Can Zepbound cause both constipation and diarrhea?
Yes — both are listed in the Zepbound FDA prescribing information, Table 1 as adverse reactions, and they can occur in the same patient at different phases of treatment. Constipation is most prominent during the 5 mg window; diarrhea rates are higher at 10 mg and 15 mg. Some patients experience alternating constipation and loose stools as the gut adapts to each new dose level. One important clinical nuance: apparent diarrhea in a patient who has been constipated may represent overflow or paradoxical diarrhea, liquid stool passing around an impaction. If loose stools are accompanied by abdominal bloating and the sense that you haven’t fully evacuated, contact your provider before treating with antidiarrheal medications, as loperamide would worsen an underlying impaction.
Does constipation mean Zepbound is working?

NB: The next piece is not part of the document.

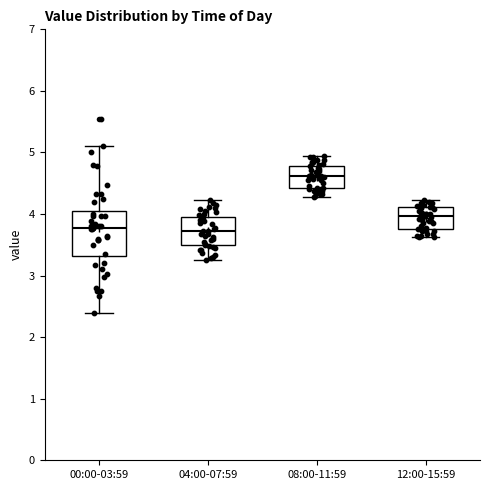

Reading left to right, transcribe this box plot: for each box, give where its median line is, the range the box spans, and where its two whiskers end, as read against the y-axis. The values are not printed on the chart, so give them approximately, as read against the axis.

00:00-03:59: median 3.8, box 3.3 to 4.1, whiskers 2.4 to 5.1
04:00-07:59: median 3.7, box 3.5 to 4.0, whiskers 3.3 to 4.2
08:00-11:59: median 4.6, box 4.4 to 4.8, whiskers 4.3 to 5.0
12:00-15:59: median 4.0, box 3.8 to 4.1, whiskers 3.6 to 4.2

Constipation is not a marker of efficacy, it is a side effect of the drug’s GI mechanism, not of its weight-loss mechanism. Zepbound causes weight loss by suppressing appetite and reducing caloric intake through GIP and GLP-1 receptor activation, per the Zepbound prescribing information and as established in SURMOUNT-1 (Jastreboff et al., NEJM 2022). Patients who experience constipation are not losing weight faster or “responding better” than patients who don’t. Both the patients who get constipated and the patients who don’t can achieve equivalent weight loss results. Managing constipation well actually supports better outcomes by allowing you to maintain adequate nutrition and continue treatment without interruption.
This article is for educational purposes only and is not a substitute for professional medical advice, diagnosis, or treatment. WeightLossInjections.com’s medical team reviews content quarterly; last medical review: April 2026. Always consult your licensed healthcare provider before making any changes to your medication regimen.